→ **Problem description**
From the line that contains "anche se omesso nei" to the final line below, both included, print each line exactly and skip the pictures.

Top of Input for this task

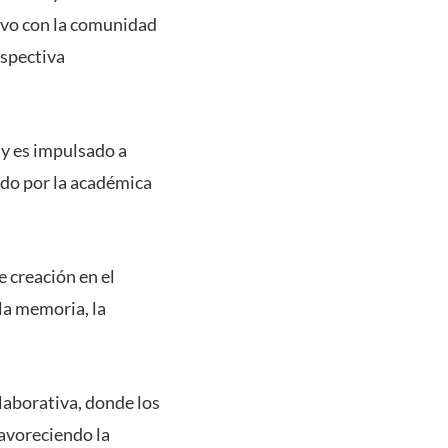
ivo con la comunidad
rspectiva
 y es impulsado a
rado por la académica
e creación en el
la memoria, la
laborativa, donde los
favoreciendo la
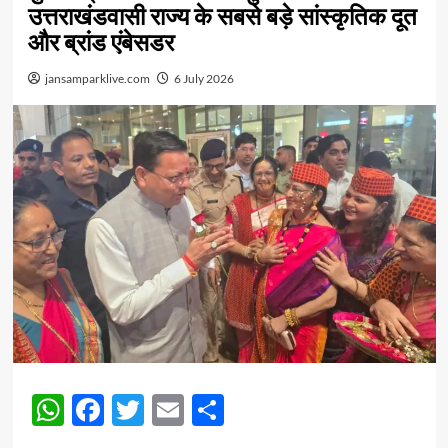
उत्तराखंडवासी राज्य के सबसे बड़े सांस्कृतिक दूत
और ब्रांड एंबेसडर
jansamparklive.com
6 July 2026
WhatsApp
Facebook
Twitter
Email
Share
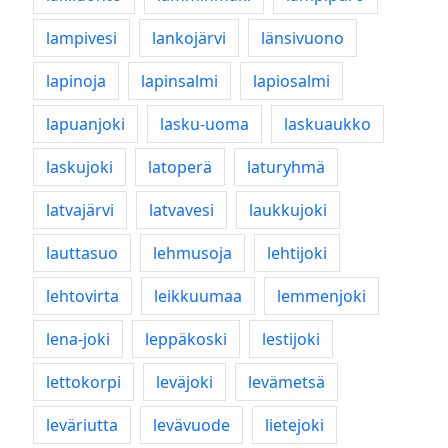
lampivesi
lankojärvi
länsivuono
lapinoja
lapinsalmi
lapiosalmi
lapuanjoki
lasku-uoma
laskuaukko
laskujoki
latoperä
laturyhmä
latvajärvi
latvavesi
laukkujoki
lauttasuo
lehmusoja
lehtijoki
lehtovirta
leikkuumaa
lemmenjoki
lena-joki
leppäkoski
lestijoki
lettokorpi
leväjoki
levämetsä
leväriutta
levävuode
lietejoki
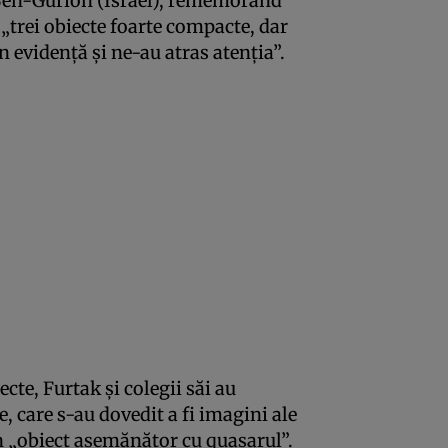
 Ben-Gurion (Israel), rememorând
„trei obiecte foarte compacte, dar
în evidență și ne-au atras atenția”.
cte, Furtak și colegii săi au
e, care s-au dovedit a fi imagini ale
 un „obiect asemănător cu quasarul”.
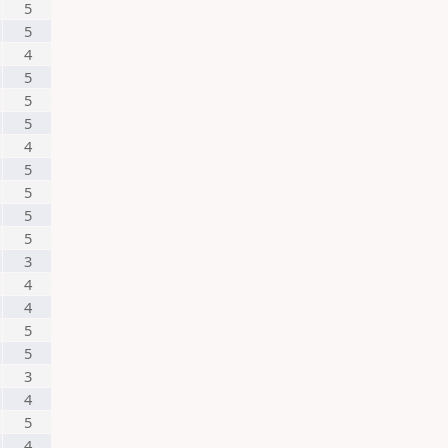
5
5
4
5
5
5
4
5
5
5
5
3
4
4
5
5
3
4
5
4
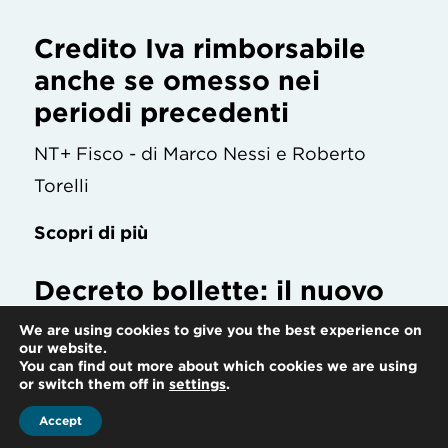
Credito Iva rimborsabile
anche se omesso nei
periodi precedenti
NT+ Fisco - di Marco Nessi e Roberto
Torelli
Scopri di più
Decreto bollette: il nuovo
bonus ricerca e sviluppo
We are using cookies to give you the best experience on
per le start-up
our website.
You can find out more about which cookies we are using
or switch them off in
settings
.
Quotidiano Più - di Marco Nessi
Accept
Scopri di più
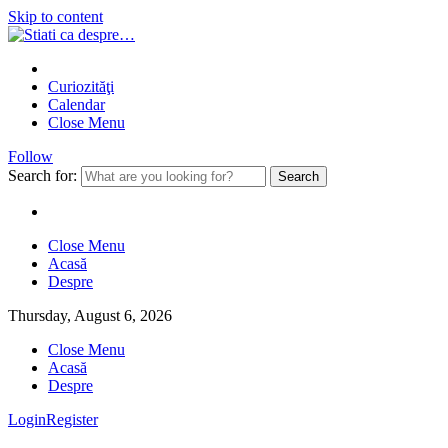
Skip to content
Curiozităţi
Calendar
Close Menu
Follow
Search for:
Close Menu
Acasă
Despre
Thursday, August 6, 2026
Close Menu
Acasă
Despre
Login
Register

Bottom of Input for this task

→ **Reply**
anche se omesso nei
periodi precedenti
NT+ Fisco - di Marco Nessi e Roberto
Torelli
Scopri di più
Decreto bollette: il nuovo
bonus ricerca e sviluppo
We are using cookies to give you the best experience on
per le start-up
our website.
You can find out more about which cookies we are using
or switch them off in
settings
.
Quotidiano Più - di Marco Nessi
Accept
Scopri di più
Skip to content
Curiozităţi
Calendar
Close Menu
Follow
Search for:
Close Menu
Acasă
Despre
Thursday, August 6, 2026
Close Menu
Acasă
Despre
Login
Register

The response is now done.